Global vpid assignment

Monotonically increasing across apps; per-app ranking controls intra-app order only

app_idx init

memset sets to 0; must add explicit options.app_idx = -1 after memset in map_job

8.1.2.6. Attribute Mapping: prte_rmaps_options_t Field ↔ PRTE_APP_* Key

opts field

New attribute key

PMIx type

opts->map

PRTE_APP_MAPBY (26)

PMIX_UINT16

opts->rank

PRTE_APP_RANKBY (27)

PMIX_UINT16

opts->bind

PRTE_APP_BINDTO (28)

PMIX_UINT16

opts->cpus_per_rank

PRTE_APP_PES_PER_PROC (24)

PMIX_UINT16

opts->cpuset

PRTE_APP_CPUSET (33)

PMIX_STRING

map/rankfile path

PRTE_APP_MAP_FILE (29)

PMIX_STRING

dist device name

PRTE_APP_DIST_DEVICE (30)

PMIX_STRING

opts->use_hwthreads

PRTE_APP_HWT_CPUS (31)

PMIX_BOOL

(core cpus flag)

PRTE_APP_CORE_CPUS (32)

PMIX_BOOL

opts->limit

PRTE_APP_BINDING_LIMIT (34)

PMIX_UINT16

Note: prte_rmaps_options_t does not currently have a dist_device string field. resolve_app_options() will need to read PRTE_APP_DIST_DEVICE and store it on the options struct. Either add a char *dist_device field to prte_rmaps_options_t in Phase 1, or handle it by reading the attribute directly inside the dist component if one exists. Given no dist component exists in the current tree, this attribute can be defined but left wired-up-later; resolve_app_options() reads it and sets a new opts->dist_device field.

8.1.2.7. Risk Areas

  1. ``compute_vpids`` signature change — every call site must be updated. Search for all callers before changing the signature.
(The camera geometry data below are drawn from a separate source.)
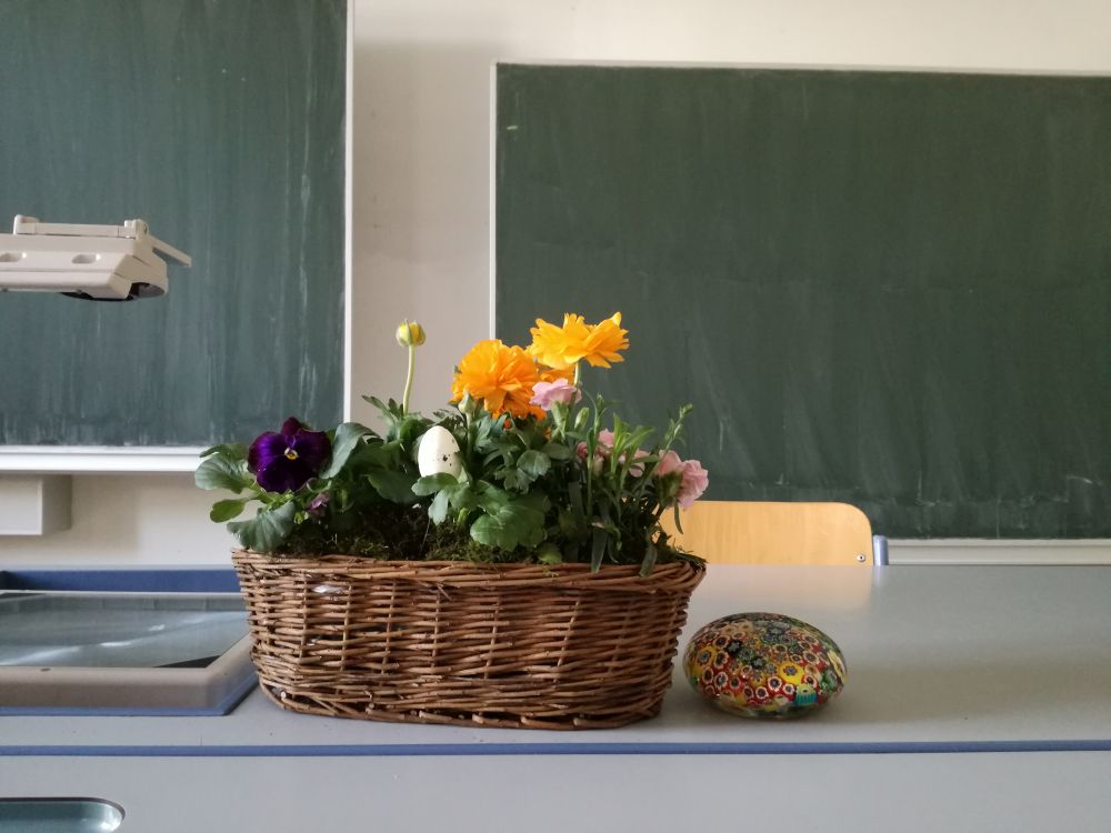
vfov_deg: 51.4
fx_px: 867
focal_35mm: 27
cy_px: 416
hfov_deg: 65.3
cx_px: 556
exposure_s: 1/25
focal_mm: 3.79
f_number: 2
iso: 320
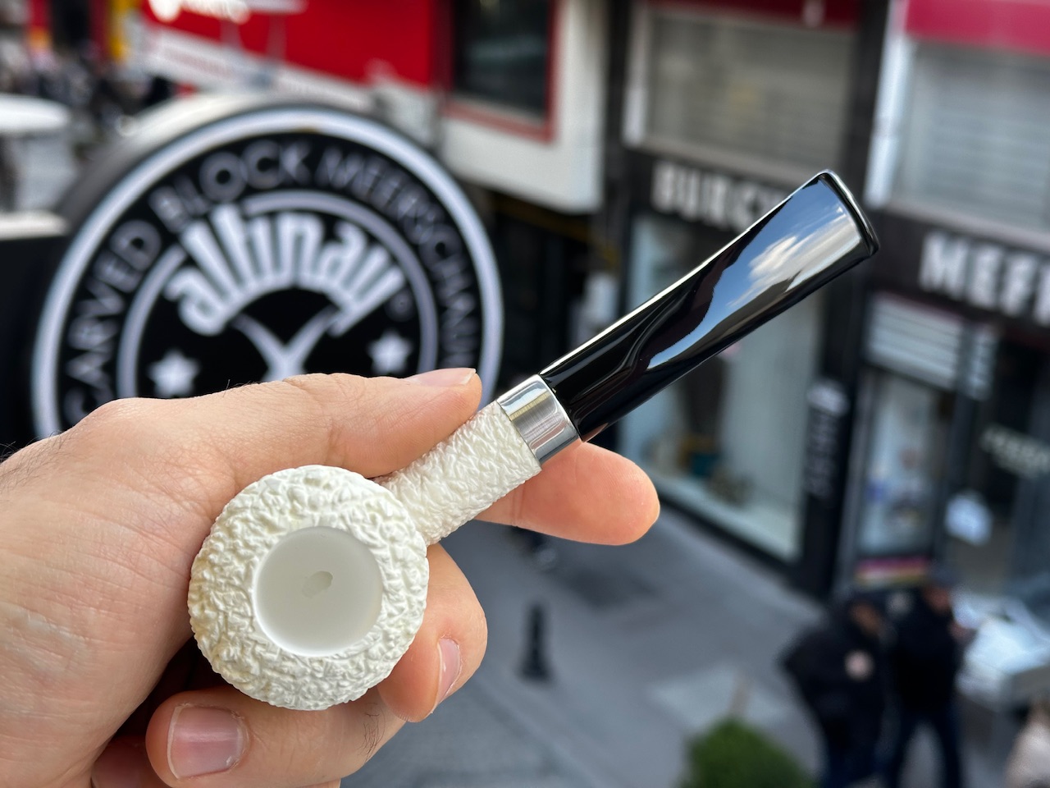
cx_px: 525
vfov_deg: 30.3
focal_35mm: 48
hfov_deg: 39.7
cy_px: 394
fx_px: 1456
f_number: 1.78
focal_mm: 6.86
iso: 50
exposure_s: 1/163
  2. ``app_idx`` init to ``-1`` vs zeromemset zeroes the struct, so app_idx = 0 without the explicit assignment would silently map only app[0]. The explicit options.app_idx = -1 assignment is mandatory and easy to miss.

  3. Node list statefulness with ``NOLOCAL`` — the dedicated unit test (see spec §”NOLOCAL on app[0] with shared HNP node”) must pass before the branch is considered correct. If prte_rmaps_base_get_target_nodes() modifies shared node state, the per-app loop will produce incorrect results for subsequent apps.

  4. ppr component duplicate logic — the ppr component currently reads PRTE_APP_PPR and PRTE_APP_PES_PER_PROC directly (rmaps_ppr.c lines 166, 171). In Phase 5 this must be removed and the values must come through resolve_app_options() to avoid double-application.

  5. Per-app MPMD parsing — the : separator logic must associate each --map-by/--rank-by/--bind-to with its app context. This already happens in src/prted/prte_app_parse.c (each app segment is parsed in its own create_app() call), so no schizo MPMD bookkeeping is needed — but the spawn-assembly loops must convert each pmix_app_t.info from that app’s own app->info.

  6. ``PRTE_ATTR_LOCAL`` vs ``GLOBAL`` (highest-risk, silent failure) — the set_app_*_policy helpers must store every PRTE_APP_* attribute as PRTE_ATTR_GLOBAL. LOCAL attributes are dropped when the spawn request is packed and relayed to the DVM master, so per-app directives stored as LOCAL never reach map_job; any_per_app stays false and every app falls back to the job-level policy with no error. A single-app test masks this (its directive equals the job policy); always verify with a multi-app MPMD case.

  7. Directive-bit masking in ``resolve_app_options`` — the PRTE_APP_* attributes carry directive bits (GIVEN, overload, IS_SET) in their high bits. Assigning the raw value to opts->map/rank/bind breaks the bare-enum comparisons in the components and compute_vpids. Mask with PRTE_GET_*_POLICY and route the overload bit to opts->overload.

8.1.2.8. Verification

Use the offline prterun --rtos donotlaunch --display map technique (see the spec §”Offline end-to-end verification” and AGENTS.md) to confirm placement, ranks, and bindings for both single-app and multi-app MPMD cases before relying on the unit tests. The multi-app case is what catches risks 6 and 7.